まずは家を売却する際にどんな理由があるのか、見てみましょう。

売却理由①:家族構成の変化

家族が増えて現在の住まいが手狭になったり、逆に子供が独立したことで部屋げ余っているという理由で住み替えを検討する場合です。
どちらの理由も、売却前の家族構成に似た買主を見つけることができれば、生活イメージを伝えやすく買主にはポジティブに伝わります。

売却理由②:より良い環境への住み替え

より「広い」住まいや、より良い住環境へ住み替えを希望される際に、住み替え「資金」として家を売却する場合です。
最近では子供の入学を機に学区を変更する目的で住み替えを検討する家族も増えています。
こちらの理由もあくまでライフステージの変化が理由で、物件自体に問題があるわけではないのでポジティブな理由と言えます。

売却理由③:資産整理

相続に備えて生前に家を資産整理する場合です。子供に相続しても住む予定がない場合は生前に家を売った方が合理的と考える方もいらっしゃいます。
また、相続の際に莫大な相続税が発生する可能性もあるため税金対策として生前に家を現金に換えています。

売却理由④:相続

いざ家を相続するとなると固定資産税や維持管理費にコストがかかるので、相続をせずに売却して現金化する場合です。
相続した家を売却することで、円満な遺産分割につながるだけでなく、コスト面の節約もできます。
買主としては「相続物件である」こと以上に「物件の状態」を気にするので、相続物件を売却することが直接的にネガティブに働くことはありません。

売却理由⑤:転勤・転職

しばらく転勤がないと見越して家を購入したものの、急な転勤でやむを得ず売却する場合です。
転勤の場合は比較的に家の築年数も新しい可能性も高く、ポジティブな理由になる可能性が高いです。
以上がポジティブな理由の代表例です。

家を売却する場合、売主には何らかの売却理由があるはずなので、その理由を隠くすと買主に疑念が生じて購入意欲が薄れる恐れがあります。

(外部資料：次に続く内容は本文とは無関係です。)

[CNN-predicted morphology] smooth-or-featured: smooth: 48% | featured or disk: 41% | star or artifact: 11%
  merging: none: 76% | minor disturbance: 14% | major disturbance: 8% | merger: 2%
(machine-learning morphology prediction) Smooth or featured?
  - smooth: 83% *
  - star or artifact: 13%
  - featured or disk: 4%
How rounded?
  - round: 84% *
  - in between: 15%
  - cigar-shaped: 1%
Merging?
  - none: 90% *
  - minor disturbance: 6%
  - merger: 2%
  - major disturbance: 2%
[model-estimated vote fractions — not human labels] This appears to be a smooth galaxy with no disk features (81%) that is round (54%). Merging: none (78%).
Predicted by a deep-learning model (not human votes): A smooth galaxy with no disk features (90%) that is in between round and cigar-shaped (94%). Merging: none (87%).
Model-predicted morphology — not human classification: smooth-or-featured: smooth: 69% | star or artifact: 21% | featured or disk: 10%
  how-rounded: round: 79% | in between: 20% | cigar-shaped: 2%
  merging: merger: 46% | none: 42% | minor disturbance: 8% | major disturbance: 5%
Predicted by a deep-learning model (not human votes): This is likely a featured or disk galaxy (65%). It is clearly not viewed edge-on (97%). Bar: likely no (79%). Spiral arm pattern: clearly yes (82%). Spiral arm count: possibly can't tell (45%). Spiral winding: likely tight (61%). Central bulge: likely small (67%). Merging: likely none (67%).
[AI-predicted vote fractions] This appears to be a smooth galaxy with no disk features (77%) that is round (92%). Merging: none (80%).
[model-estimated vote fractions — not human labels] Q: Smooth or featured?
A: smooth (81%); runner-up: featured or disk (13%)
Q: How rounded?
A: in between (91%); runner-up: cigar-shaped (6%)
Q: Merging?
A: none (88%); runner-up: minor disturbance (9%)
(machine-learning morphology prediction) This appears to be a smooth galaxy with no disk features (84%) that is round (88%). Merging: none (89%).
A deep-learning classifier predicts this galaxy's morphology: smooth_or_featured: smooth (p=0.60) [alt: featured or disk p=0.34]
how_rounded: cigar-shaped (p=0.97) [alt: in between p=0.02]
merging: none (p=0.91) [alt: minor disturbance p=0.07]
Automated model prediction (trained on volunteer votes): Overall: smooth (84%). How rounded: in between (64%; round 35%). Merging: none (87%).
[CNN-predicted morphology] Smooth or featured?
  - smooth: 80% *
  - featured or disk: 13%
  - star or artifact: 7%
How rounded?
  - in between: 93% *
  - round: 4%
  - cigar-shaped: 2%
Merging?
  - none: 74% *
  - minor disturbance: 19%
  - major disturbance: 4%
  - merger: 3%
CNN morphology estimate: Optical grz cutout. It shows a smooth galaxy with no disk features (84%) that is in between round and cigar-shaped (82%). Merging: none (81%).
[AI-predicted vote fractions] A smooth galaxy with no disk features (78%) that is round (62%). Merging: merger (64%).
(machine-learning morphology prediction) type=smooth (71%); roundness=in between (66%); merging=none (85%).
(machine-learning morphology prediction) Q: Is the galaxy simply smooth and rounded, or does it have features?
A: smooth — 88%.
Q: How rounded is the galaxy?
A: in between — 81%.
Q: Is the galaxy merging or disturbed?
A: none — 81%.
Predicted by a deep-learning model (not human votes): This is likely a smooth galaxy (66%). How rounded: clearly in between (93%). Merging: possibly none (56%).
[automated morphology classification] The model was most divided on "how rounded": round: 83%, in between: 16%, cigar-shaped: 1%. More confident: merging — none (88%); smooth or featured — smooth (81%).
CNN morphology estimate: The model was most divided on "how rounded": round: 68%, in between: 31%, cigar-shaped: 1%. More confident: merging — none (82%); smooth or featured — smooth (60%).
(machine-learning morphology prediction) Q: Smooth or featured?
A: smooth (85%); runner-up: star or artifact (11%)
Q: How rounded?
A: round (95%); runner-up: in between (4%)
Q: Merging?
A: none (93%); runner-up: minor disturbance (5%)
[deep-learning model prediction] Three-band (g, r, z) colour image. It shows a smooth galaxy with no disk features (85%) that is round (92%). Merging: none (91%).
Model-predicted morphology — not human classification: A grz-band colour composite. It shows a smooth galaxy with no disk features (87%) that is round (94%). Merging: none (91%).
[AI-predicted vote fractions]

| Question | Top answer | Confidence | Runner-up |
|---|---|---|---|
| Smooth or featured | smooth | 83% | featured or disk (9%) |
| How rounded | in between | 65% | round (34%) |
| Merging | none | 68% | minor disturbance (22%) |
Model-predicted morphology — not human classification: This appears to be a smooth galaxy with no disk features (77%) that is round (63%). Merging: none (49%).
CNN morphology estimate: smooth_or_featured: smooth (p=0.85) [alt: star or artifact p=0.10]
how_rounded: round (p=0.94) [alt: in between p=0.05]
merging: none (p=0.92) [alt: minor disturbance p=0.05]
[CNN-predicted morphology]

ポジティブな理由であれば家に対する印象が悪くなることはないので、双方が納得して家を売買できるように売却理由は正直に伝えましょう。

売却理由⑥:家の老朽化

床や壁など家が老朽化したことがきっかけで売却する場合です。
老朽化の度合いにもよりますが、この理由を直接的に買主へ伝えてしまうと売却意欲が低下する可能性は高いでしょう。

売却理由⑦:離婚

離婚を機に家を売却する場合です。早期離婚の場合は家のローンが残っていることが多く、売却金額がローンの返済に充てられます。
買主によっては「縁起が悪い」とネガティブな印象を持たれる可能性があります。

売却理由⑧:立地や環境が悪い

通勤・通学に不便な立地、または、騒音や臭いがひどいといった周辺環境の問題で家を売却する場合です。
こちらの理由も度合いによりますが、買主の売却意欲を低下させてしまう可能性があります。

売却理由➈:ローンが支払えない

ローンの返済に困って家を売却する場合です。住宅ローンを返済できない債務者と、銀行などの債権者が合意の元に不動産を売る事になります。
買主によっては「売らざるを得ない状況」を漬け込んで買主有利の条件で交渉してくる可能性があります。

売却理由⑩:ご近所トラブル

ご近所と揉めて住みにくくなったことで売却する場合です。
トラブルがあるわけではないが地域柄や人付き合いにつかれて売却する場合もネガティブに映る可能性があります。

売却理由⑪:事故が発生した

殺人事件や自殺などが物件内で起こったことをきっかけに売却する場合です。場合によって事件の加害者が住んでいたもネガティブな印象を与えてしまいます。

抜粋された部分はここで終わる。